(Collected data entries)
§ §
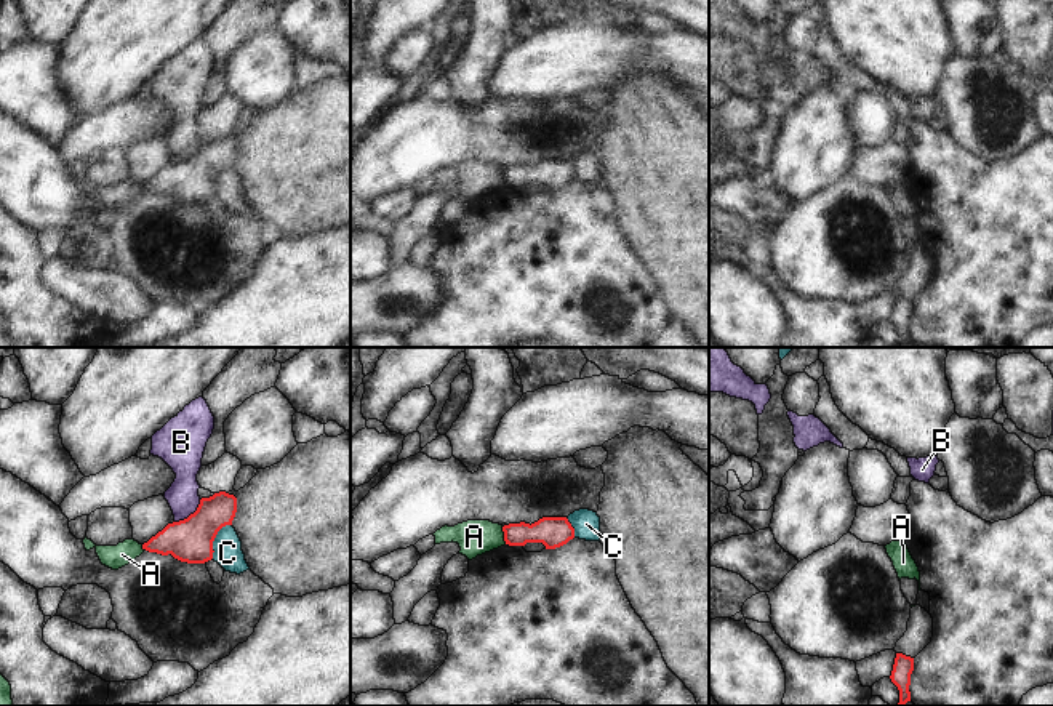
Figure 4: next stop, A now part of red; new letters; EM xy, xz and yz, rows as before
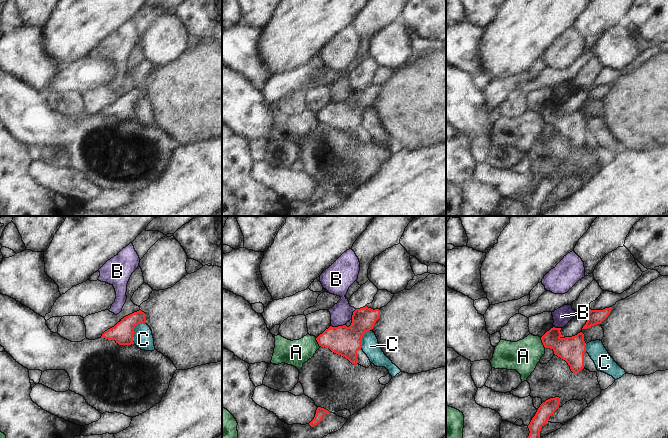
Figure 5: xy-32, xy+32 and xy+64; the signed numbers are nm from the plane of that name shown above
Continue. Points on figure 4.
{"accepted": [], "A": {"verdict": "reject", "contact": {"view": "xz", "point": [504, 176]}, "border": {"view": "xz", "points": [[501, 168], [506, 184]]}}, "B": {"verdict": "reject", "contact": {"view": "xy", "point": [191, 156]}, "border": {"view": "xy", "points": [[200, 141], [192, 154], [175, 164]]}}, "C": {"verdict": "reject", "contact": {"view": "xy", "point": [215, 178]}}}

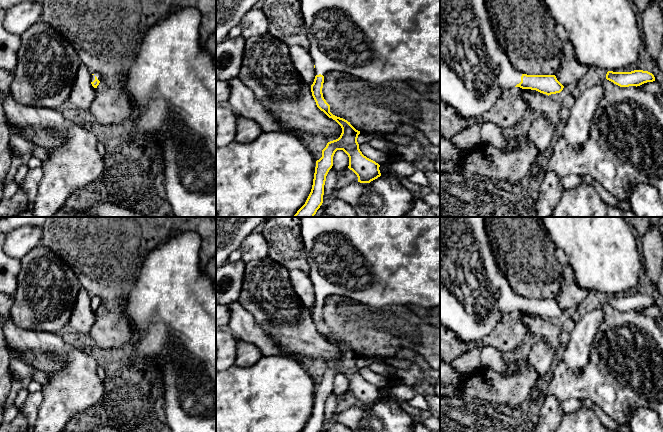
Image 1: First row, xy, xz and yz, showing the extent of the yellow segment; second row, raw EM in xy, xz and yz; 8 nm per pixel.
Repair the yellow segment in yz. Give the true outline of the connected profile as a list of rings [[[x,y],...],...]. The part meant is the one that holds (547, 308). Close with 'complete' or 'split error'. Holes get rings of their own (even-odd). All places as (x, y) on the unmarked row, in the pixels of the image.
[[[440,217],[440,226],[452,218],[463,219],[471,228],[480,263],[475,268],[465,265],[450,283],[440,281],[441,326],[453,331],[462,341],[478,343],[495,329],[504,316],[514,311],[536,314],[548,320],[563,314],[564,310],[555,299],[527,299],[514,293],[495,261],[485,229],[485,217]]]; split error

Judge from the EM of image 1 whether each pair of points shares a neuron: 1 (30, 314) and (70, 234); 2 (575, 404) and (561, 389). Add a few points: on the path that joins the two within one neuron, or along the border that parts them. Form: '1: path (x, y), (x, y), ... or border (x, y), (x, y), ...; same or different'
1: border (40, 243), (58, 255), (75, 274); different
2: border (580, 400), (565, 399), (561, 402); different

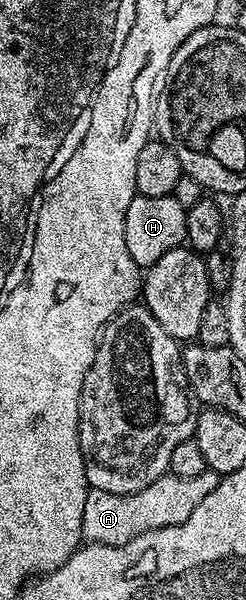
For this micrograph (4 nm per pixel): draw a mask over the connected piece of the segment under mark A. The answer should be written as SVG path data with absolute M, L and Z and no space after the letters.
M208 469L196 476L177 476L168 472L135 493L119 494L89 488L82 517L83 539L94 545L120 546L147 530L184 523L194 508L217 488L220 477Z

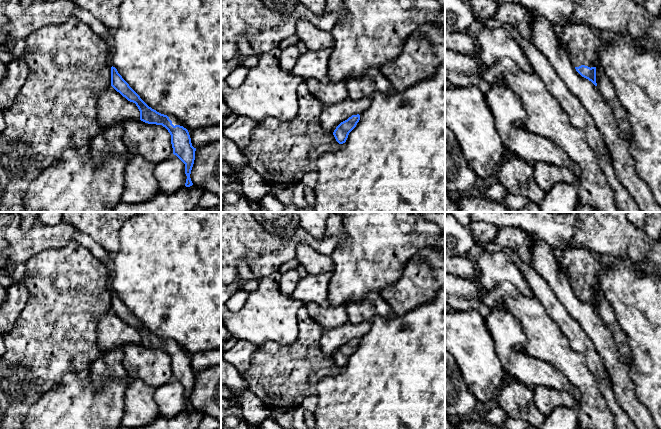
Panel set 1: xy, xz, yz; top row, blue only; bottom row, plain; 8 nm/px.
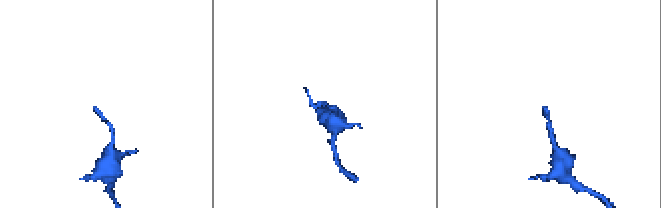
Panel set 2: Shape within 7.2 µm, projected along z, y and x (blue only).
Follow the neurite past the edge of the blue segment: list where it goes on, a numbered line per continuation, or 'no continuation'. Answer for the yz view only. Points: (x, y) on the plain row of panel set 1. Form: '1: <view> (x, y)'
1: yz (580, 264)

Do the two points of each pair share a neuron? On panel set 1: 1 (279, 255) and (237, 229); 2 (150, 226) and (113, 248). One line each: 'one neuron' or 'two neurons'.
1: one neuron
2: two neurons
§ §
Above are the records; repeat them all exactly, without the pictures.

### Solution to the problem:
Figure 4: next stop, A now part of red; new letters; EM xy, xz and yz, rows as before
Figure 5: xy-32, xy+32 and xy+64; the signed numbers are nm from the plane of that name shown above
Continue. Points on figure 4.
{"accepted": [], "A": {"verdict": "reject", "contact": {"view": "xz", "point": [504, 176]}, "border": {"view": "xz", "points": [[501, 168], [506, 184]]}}, "B": {"verdict": "reject", "contact": {"view": "xy", "point": [191, 156]}, "border": {"view": "xy", "points": [[200, 141], [192, 154], [175, 164]]}}, "C": {"verdict": "reject", "contact": {"view": "xy", "point": [215, 178]}}}

Image 1: First row, xy, xz and yz, showing the extent of the yellow segment; second row, raw EM in xy, xz and yz; 8 nm per pixel.
Repair the yellow segment in yz. Give the true outline of the connected profile as a list of rings [[[x,y],...],...]. The part meant is the one that holds (547, 308). Close with 'complete' or 'split error'. Holes get rings of their own (even-odd). All places as (x, y) on the unmarked row, in the pixels of the image.
[[[440,217],[440,226],[452,218],[463,219],[471,228],[480,263],[475,268],[465,265],[450,283],[440,281],[441,326],[453,331],[462,341],[478,343],[495,329],[504,316],[514,311],[536,314],[548,320],[563,314],[564,310],[555,299],[527,299],[514,293],[495,261],[485,229],[485,217]]]; split error

Judge from the EM of image 1 whether each pair of points shares a neuron: 1 (30, 314) and (70, 234); 2 (575, 404) and (561, 389). Add a few points: on the path that joins the two within one neuron, or along the border that parts them. Form: '1: path (x, y), (x, y), ... or border (x, y), (x, y), ...; same or different'
1: border (40, 243), (58, 255), (75, 274); different
2: border (580, 400), (565, 399), (561, 402); different

For this micrograph (4 nm per pixel): draw a mask over the connected piece of the segment under mark A. The answer should be written as SVG path data with absolute M, L and Z and no space after the letters.
M208 469L196 476L177 476L168 472L135 493L119 494L89 488L82 517L83 539L94 545L120 546L147 530L184 523L194 508L217 488L220 477Z

Panel set 1: xy, xz, yz; top row, blue only; bottom row, plain; 8 nm/px.
Panel set 2: Shape within 7.2 µm, projected along z, y and x (blue only).
Follow the neurite past the edge of the blue segment: list where it goes on, a numbered line per continuation, or 'no continuation'. Answer for the yz view only. Points: (x, y) on the plain row of panel set 1. Form: '1: <view> (x, y)'
1: yz (580, 264)

Do the two points of each pair share a neuron? On panel set 1: 1 (279, 255) and (237, 229); 2 (150, 226) and (113, 248). One line each: 'one neuron' or 'two neurons'.
1: one neuron
2: two neurons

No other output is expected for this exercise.